"""

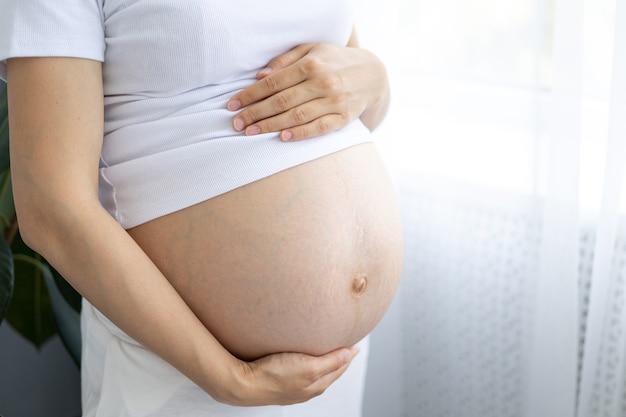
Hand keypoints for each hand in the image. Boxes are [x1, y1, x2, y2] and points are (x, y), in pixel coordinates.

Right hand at [218, 346, 359, 405]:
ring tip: (325, 346)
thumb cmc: (274, 376)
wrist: (243, 384)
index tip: (354, 340)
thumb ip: (331, 361)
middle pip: (329, 370)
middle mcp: (307, 388)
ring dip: (323, 359)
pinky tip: (301, 354)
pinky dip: (307, 361)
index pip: (340, 366)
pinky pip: (300, 370)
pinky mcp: (280, 381)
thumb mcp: (308, 367)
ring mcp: (294, 386)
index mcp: (317, 385)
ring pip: (315, 370)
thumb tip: (350, 354)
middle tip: (343, 341)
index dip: (348, 353)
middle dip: (338, 357)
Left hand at [227, 43, 387, 140]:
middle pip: (281, 101)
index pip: (273, 82)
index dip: (250, 94)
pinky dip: (299, 134)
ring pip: (296, 116)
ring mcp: (333, 102)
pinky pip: (318, 128)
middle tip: (237, 124)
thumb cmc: (335, 61)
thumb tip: (260, 76)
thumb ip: (286, 61)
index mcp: (311, 64)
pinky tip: (282, 137)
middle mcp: (322, 82)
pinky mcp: (343, 118)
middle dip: (255, 113)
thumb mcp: (312, 50)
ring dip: (271, 126)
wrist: (373, 74)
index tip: (233, 105)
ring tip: (251, 133)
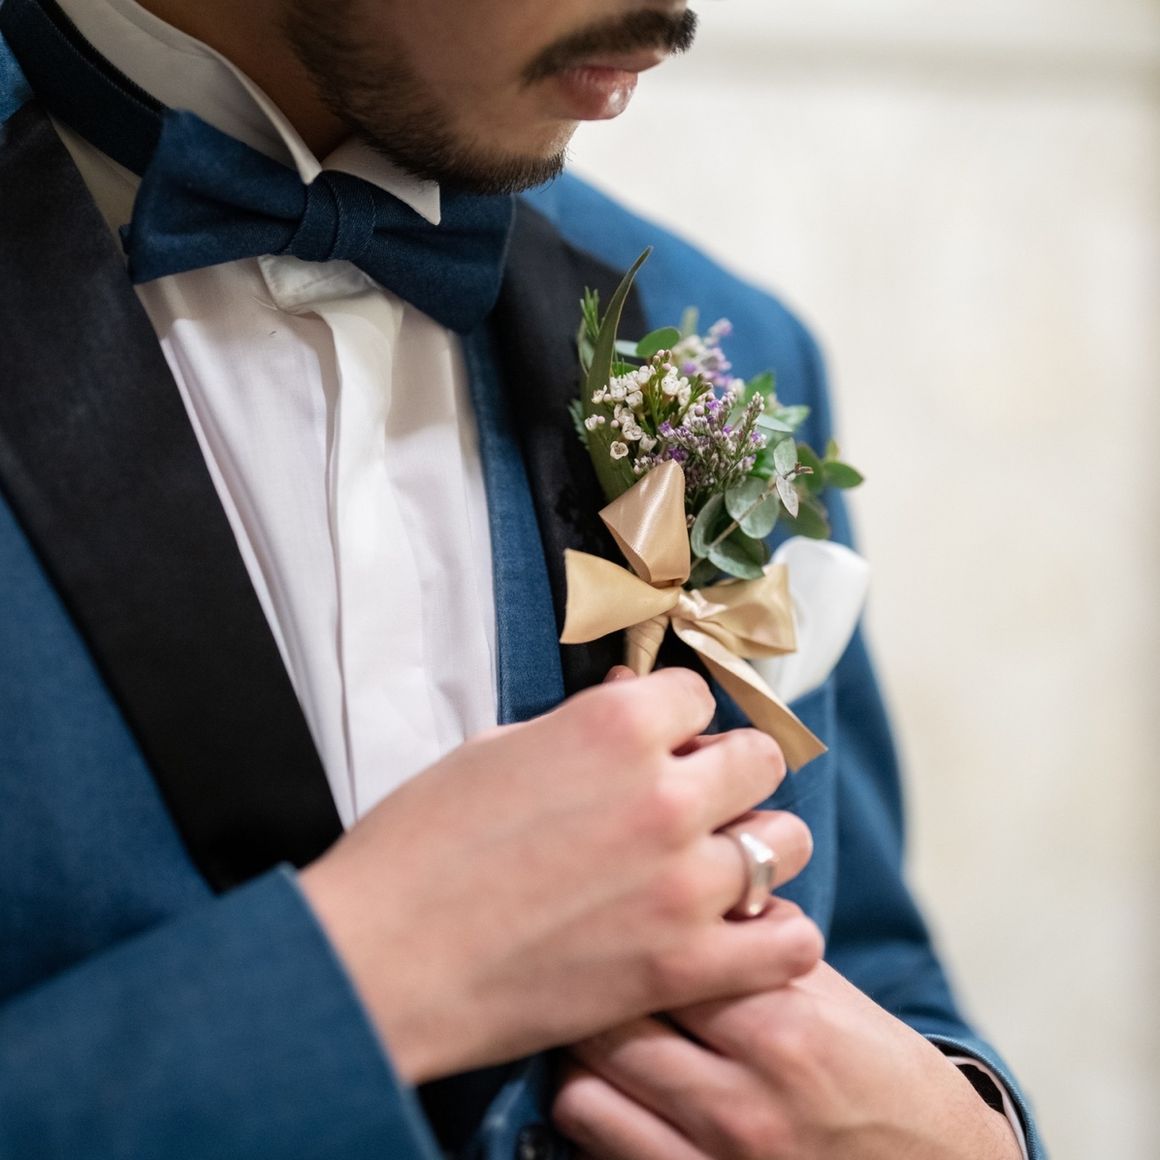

"""

Every line in the entries that contains the word "pinky" should be counted, and the total stated alone.

8